Why target Surf City?  Some attorney schmuck in Huntington Beach did try to circulate the ‘Sodomite Suppression Act’ (aka ‘Shoot the Gays’ proposal) in 2016, so some backlash was probably imminent…and in 2017, Huntington Beach did sue California to challenge the Sanctuary Laws (“we’re exempt because we’re a charter city! We want the freedom to extort/exploit foreigners!”).  Ample ground for grudges there…

But really, the California claim against Huntington Beach looks to have arisen largely from the Kennedy Commission’s lawsuit against Huntington Beach.  In that claim, the Kennedy Commission convinced a lower court in 2015 that Huntington Beach had cheated on ‘low/very low’ income housing, cutting that from its plans in response to community outcry.

[Note: our own Vern Nelson’s screed against “high density development” in 2014 Huntington Beach  may have expressed part of the pretext some folks in Huntington Beach sought to cut out the ‘low income’ portion from the projects they’d planned.  High density is bad? OK, those poor people can move elsewhere…]

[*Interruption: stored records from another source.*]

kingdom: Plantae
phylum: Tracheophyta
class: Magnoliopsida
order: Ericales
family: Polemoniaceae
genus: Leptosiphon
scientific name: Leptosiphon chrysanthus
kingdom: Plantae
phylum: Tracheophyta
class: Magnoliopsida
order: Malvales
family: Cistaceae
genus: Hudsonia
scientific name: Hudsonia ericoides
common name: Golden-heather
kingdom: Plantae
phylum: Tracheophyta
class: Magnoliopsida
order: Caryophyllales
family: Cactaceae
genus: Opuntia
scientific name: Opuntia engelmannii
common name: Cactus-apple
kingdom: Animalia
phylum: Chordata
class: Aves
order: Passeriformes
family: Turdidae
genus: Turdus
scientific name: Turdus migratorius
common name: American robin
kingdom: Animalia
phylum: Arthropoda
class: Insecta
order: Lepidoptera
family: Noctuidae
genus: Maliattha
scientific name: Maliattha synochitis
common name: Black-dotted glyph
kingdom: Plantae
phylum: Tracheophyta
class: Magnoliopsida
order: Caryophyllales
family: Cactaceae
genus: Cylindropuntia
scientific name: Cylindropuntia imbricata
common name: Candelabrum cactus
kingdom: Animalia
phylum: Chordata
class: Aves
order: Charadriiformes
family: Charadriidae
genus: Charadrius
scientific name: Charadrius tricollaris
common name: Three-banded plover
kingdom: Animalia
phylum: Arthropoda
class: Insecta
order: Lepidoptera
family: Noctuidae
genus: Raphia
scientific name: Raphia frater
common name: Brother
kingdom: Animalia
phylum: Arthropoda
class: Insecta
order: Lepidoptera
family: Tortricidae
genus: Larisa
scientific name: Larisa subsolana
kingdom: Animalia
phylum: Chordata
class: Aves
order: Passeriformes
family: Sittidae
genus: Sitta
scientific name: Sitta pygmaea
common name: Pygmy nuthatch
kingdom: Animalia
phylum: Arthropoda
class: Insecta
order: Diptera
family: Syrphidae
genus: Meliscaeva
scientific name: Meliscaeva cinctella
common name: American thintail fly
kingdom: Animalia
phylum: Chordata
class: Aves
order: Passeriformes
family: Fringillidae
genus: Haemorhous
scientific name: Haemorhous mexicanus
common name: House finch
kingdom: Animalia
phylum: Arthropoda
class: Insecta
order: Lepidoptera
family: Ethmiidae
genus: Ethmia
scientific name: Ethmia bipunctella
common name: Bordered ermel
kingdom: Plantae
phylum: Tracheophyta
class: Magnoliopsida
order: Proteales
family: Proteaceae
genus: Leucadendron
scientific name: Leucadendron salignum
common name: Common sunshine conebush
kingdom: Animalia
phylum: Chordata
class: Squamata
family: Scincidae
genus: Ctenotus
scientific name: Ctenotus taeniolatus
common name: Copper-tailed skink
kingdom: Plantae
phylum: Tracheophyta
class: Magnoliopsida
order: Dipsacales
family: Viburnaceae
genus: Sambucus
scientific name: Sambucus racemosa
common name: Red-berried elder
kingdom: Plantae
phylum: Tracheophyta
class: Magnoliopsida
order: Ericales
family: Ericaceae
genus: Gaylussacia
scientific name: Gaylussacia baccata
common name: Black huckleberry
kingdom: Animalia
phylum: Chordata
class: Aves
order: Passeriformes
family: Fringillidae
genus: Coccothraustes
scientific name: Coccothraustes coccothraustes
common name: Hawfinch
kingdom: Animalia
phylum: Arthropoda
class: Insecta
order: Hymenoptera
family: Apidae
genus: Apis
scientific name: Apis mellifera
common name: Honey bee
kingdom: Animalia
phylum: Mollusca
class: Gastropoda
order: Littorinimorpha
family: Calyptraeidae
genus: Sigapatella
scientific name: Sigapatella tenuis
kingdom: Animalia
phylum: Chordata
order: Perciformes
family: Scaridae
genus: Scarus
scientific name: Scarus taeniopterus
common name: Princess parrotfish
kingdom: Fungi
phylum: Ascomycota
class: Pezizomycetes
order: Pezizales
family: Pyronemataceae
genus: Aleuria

Huntington Beach lost at the lower levels in the Kennedy Commission lawsuit, but won on appeal because as a charter city, they’re exempt from several of these laws – or at least, exempt from nonprofit groups like the Kennedy Commission suing them for breach.  Perhaps only the California Attorney General has the means to challenge those sorts of actions…

Which brings us to January/February 2019.  The CA Attorney General is annoyed that Huntington Beach broke promises they made to a judge in 2016, and cut out the ‘low income’ housing plans.  Tyler Diep (Assembly District 72), Cottie Petrie-Norris (Assembly District 74), and Tom Umberg (Senate District 34) have all weighed in, urging negotiations rather than ‘expensive’ litigation.  Yet when a city council repeatedly breaks the law, promises to rectify that, then breaks their promise in response to a few comments from mere bloggers and attendees at their city council meetings – who is to say that negotiations in good faith are even feasible?  Who can enforce the law if not the California Attorney General?

Anaheim, Buena Park, Cypress, Irvine, Santa Ana, and Seal Beach are also ‘charter cities’ in Orange County, so each enjoys roughly the same position as Huntington Beach in terms of legal stature.  Yet honestly, what are we to do in Orange County, where no one without a household income of $200,000/year can afford a house?